Your task: Copy the entries below word for word, but omit any pictures they contain.

··· Records for the exercise ···

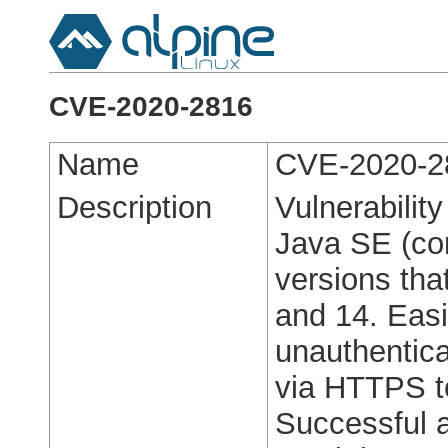
CVE-2020-2816
Name
CVE-2020-2
Description
Vulnerabilit
Java SE (co
versions tha
and 14. Easil
unauthentica
via HTTPS t
Successful a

···

Task answer:
CVE-2020-2816
Name
CVE-2020-2
Description
Vulnerabilit
Java SE (co
versions tha
and 14. Easil
unauthentica
via HTTPS t
Successful a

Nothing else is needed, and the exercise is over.